Andrea Giani sait ce dont ces joueurs ont besoin, car il a été à leur place dans le passé. Il tente aujourd’hui d’être l’entraîneur qu’il aurait aimé avoir.

« Ce qui me dérangeait, c'étaient les entraîneurs qui me criaient dessus pendant le match. Ce n'est pas comme si tu faisais exprès de faire une erreur... Tu perds en lucidité et tu te fais attaquer, ça ne va pas aider à la retrouver. C'est même une charge supplémentaire qui peut te faire couler. C'est pour ça que j'essaie d'être calme. Quand le joueur me regarde, il doit retrouver ma tranquillité d’esprit, je ne dois pas lui transmettre une nervosité supplémentaire. »

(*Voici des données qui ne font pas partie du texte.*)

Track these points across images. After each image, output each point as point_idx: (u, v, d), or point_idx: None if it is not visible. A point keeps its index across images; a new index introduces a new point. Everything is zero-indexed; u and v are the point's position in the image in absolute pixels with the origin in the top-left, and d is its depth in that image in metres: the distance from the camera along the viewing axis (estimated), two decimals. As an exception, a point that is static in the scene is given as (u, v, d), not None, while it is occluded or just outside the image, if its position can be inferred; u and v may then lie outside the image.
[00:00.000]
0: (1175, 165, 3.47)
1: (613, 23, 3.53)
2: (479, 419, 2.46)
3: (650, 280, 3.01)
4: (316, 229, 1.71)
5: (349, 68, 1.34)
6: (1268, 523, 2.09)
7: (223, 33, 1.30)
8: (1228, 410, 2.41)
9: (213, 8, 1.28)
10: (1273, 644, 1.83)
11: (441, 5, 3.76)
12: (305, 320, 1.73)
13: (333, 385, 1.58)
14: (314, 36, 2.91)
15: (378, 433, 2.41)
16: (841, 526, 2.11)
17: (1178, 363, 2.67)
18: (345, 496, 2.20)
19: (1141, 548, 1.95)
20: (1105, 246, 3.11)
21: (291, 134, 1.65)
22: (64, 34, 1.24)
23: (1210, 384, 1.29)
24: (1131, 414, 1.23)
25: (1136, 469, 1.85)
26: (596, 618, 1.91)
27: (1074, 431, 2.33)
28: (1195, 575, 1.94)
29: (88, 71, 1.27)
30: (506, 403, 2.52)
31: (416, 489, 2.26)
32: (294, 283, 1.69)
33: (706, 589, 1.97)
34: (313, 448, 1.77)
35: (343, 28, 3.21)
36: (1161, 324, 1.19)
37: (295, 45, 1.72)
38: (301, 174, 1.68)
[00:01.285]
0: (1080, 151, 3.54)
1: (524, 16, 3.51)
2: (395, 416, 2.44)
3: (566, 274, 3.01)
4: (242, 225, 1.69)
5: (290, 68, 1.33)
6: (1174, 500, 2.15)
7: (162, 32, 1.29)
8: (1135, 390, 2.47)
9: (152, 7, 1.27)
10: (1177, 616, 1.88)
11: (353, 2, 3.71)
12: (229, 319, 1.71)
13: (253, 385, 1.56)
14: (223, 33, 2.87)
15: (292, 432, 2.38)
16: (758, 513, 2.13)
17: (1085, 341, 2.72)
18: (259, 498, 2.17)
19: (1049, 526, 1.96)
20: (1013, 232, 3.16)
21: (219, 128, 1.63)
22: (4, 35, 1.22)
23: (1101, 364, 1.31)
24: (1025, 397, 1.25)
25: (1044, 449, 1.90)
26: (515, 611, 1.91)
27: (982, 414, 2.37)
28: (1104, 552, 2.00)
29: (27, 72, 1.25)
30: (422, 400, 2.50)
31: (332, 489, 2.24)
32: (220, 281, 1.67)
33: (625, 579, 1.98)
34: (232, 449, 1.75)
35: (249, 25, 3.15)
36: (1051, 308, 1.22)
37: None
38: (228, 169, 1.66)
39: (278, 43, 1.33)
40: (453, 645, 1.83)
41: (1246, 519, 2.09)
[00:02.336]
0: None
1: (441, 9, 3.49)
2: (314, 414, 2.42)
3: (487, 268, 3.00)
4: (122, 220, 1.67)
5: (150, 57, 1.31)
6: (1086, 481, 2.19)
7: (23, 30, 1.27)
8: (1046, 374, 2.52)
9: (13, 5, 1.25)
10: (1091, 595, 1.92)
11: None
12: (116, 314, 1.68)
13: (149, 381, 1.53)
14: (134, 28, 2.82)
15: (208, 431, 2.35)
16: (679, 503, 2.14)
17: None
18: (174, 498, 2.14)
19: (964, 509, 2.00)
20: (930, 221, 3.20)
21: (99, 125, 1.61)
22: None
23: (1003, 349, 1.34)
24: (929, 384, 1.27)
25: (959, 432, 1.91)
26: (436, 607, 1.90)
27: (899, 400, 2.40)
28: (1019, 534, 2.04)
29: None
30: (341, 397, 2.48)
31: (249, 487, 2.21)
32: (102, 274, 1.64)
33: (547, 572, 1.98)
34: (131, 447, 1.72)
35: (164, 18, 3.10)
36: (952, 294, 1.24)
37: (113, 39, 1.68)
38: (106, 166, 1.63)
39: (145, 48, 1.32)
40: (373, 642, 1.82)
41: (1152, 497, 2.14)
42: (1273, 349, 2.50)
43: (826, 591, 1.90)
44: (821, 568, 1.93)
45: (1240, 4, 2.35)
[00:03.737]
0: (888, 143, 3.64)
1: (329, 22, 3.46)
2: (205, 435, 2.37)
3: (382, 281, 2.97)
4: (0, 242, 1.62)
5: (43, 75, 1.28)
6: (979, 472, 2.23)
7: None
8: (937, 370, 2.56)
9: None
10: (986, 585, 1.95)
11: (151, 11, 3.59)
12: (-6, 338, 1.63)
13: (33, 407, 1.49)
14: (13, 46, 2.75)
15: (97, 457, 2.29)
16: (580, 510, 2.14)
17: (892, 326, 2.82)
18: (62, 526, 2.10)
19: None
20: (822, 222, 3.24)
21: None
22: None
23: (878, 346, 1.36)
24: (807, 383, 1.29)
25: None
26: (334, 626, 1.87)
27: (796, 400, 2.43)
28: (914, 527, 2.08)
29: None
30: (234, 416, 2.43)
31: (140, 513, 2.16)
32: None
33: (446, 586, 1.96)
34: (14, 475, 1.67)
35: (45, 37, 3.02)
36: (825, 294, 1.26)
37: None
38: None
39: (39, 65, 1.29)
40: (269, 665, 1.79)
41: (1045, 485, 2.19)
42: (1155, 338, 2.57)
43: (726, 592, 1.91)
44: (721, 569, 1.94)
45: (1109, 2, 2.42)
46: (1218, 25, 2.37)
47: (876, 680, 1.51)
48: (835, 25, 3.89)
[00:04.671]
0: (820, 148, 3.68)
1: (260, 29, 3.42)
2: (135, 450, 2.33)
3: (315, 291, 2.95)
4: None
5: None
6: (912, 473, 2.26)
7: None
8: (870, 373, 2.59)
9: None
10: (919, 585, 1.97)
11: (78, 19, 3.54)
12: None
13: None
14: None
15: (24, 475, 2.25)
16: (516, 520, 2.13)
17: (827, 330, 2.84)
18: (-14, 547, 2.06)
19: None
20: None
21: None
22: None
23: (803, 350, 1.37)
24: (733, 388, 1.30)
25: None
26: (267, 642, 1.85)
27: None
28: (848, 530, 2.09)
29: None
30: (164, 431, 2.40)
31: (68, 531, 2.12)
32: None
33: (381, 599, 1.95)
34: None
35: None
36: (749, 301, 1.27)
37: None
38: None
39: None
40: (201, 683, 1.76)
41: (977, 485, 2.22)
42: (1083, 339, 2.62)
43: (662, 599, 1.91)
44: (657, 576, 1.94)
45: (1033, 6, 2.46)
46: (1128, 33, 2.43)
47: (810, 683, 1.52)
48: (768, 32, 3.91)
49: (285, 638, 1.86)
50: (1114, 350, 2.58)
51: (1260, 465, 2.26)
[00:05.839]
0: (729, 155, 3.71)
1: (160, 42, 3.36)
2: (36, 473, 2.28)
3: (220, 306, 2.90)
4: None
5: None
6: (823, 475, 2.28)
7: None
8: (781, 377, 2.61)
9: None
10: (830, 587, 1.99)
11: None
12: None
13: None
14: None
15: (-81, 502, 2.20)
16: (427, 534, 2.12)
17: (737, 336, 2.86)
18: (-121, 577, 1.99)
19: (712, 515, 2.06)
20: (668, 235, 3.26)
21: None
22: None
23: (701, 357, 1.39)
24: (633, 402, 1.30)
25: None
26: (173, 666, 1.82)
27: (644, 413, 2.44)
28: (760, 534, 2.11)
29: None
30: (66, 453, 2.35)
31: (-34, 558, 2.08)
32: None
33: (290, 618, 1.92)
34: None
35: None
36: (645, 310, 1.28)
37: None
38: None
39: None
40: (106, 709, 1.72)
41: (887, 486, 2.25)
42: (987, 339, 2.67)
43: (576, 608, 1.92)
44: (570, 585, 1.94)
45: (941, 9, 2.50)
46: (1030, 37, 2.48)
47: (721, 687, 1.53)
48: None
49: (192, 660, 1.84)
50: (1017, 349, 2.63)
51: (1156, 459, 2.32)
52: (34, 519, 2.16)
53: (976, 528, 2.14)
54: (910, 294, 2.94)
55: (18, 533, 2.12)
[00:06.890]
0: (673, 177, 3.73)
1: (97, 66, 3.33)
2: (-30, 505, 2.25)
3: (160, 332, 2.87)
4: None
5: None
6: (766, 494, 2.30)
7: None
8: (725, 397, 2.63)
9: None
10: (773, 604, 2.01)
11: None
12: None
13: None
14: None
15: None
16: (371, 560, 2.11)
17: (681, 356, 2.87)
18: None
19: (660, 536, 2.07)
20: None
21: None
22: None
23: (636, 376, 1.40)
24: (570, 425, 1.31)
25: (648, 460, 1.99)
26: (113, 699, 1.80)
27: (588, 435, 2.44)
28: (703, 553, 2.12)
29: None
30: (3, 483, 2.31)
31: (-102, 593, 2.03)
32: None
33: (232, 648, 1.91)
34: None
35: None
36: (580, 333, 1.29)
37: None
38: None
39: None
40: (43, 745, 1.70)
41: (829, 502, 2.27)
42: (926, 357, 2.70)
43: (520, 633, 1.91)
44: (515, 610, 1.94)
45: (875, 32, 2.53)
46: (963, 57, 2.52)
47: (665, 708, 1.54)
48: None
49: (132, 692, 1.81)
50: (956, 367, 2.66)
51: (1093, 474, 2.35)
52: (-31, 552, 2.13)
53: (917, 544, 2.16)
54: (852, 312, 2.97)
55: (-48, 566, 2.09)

Une longue expérience olympique au service des champions olympiques en titre

Le détenteur du record de sélections en équipe d’Italie a joué pendant deux décennies au plus haut niveau, participant même aux Jeux Olympiques à cinq reprises. Il faisait partie des cadres de la Generazione di fenomeni, vice-championne olympique à Atlanta 1996 et Athènes 2004 et médaillée de bronze à Sydney 2000.

Un tel palmarès lui confère une légitimité importante et l’expérience nécessaire à l’approche des Jeux Olympiques de Paris 2024. Tenants du titre et à domicile, les Bleus sont très attendus. Cette pression aux airs d’obligation de gagner, Andrea Giani l'a déjà connue.

« La préparation sera importante pour trouver un moyen d'alléger cette pression au cours des dix prochains mois. Je l'ai vécu en tant que joueur, savoir qu'il faut gagner n'est pas facile, c'est donc un domaine où je peux aider avec mon expérience. »

Une telle compétence est aussi rare que le doublé ambitionné par les Tricolores. En cas de deuxième médaille d’or consécutive aux JO, la France serait la première nation à conserver son titre olympique en volleyball hommes depuis les États-Unis à Séoul 1988. À l’époque, les volleyeurs français et Andrea Giani avec l’Italie participaient aux JO pour la première fois.

Neuf olympiades plus tard, ils en sont des habitués et leurs destins sont liés.